The Collision of Real-Time Communications and Crisis Management PR
In a recent post, I talked about the importance of developing a social media governance policy. Continuing down that path, I thought we should take this a step further and delve into what I think would be a deliverable within that policy -- a plan to handle a crisis situation through the monitoring and use of social media channels.
The importance of this couldn't be illustrated any more clearly than what we've watched unfold over the past month in two areas. The first being how social media has played a huge role in the uprisings in Tunisia, Egypt, Libya and other parts of the Middle East. The second, the Charlie Sheen vs CBS saga, in which we've watched the demolition of one of television's most valuable franchises and the apparent personal unraveling of its star.
I think that everyone would classify these as crisis communications situations.

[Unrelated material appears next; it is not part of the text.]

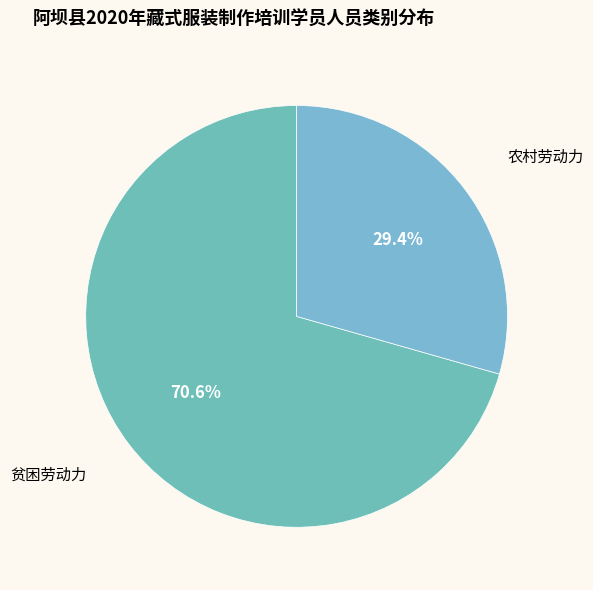

Approximately how many times larger is the value at 贫困劳动力 compared to 农村劳动力?

2.4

Unanticipated events developed, and through social media, spread like out of control wildfires to audiences around the world, who not only watched, but also participated through social media. What has become clear is that in these situations the primary players no longer have control over the discourse. Events develop, evolve and even unravel in ways nobody could have imagined.
If someone had told of Zine El Abidine Ben Ali of Tunisia, Hosni Mubarak of Egypt or Muammar Gaddafi of Libya two months ago that the self immolation of Mohamed Bouazizi would start a chain of events that led to overthrows of their governments, they never would have believed it. In the same vein, who at CBS or in Charlie Sheen's camp would have anticipated the suspension of CBS' most valuable series and the firing of its star just a few weeks ago? I firmly believe that had these situations developed even as short as five years ago, just before the dawning of Facebook and Twitter, the outcomes would be completely different.
So what do these things teach us? First, that individuals, governments and companies should never consider themselves immune to a crisis and the potential escalation of its impact through social media. So what is the answer? Expect that a crisis will someday come and put a plan in place today to manage it as best as you can. Here are a few things you should do to get yourself ready.
- If you don't already have a blog, Twitter, LinkedIn, or Facebook channel in place, get one and get it fast.
- Start listening. See who is talking about you, your products or your customers. Assess their influence and reach out to them.
- Create a crisis communications team. Your head of communications should lead it. Representatives from human resources, sales, customer support, legal, investor relations and executive management should be on the team.
- Create a playbook. Set up a contact procedure and an issue escalation process for when it's necessary to convene the team.
- Identify potential types of crisis and rank their impact factors. For example, unhappy customers blogging about your products, interruptions in service, closing of offices and dismissal of employees, lawsuits filed by competitors or government agencies, and so forth.
- Assign primary spokespersons responsible for handling the issues.
- Respond quickly. Don't let things fester. Make a statement, even if it's as open ended as we're aware of the problem and are in touch with the parties involved and will get back to you with an answer as soon as as we can.
- Don't let the lawyers dictate everything. In crisis, there is a natural tendency to rely on their advice to minimize legal exposure. This is a wise thing to do, but not at the expense of saying nothing.
- Develop your position and communicate it through all the channels you have at your disposal -- web site, press release, blog, Twitter, Facebook, conference calls, and so on.
- Monitor the reactions, modify your message and respond as needed.
The key, in the end, is to be prepared and use all the communications channels at your disposal to engage in a dialog. Hopefully that way you won't be caught flat-footed and let others dictate all aspects of the conversation.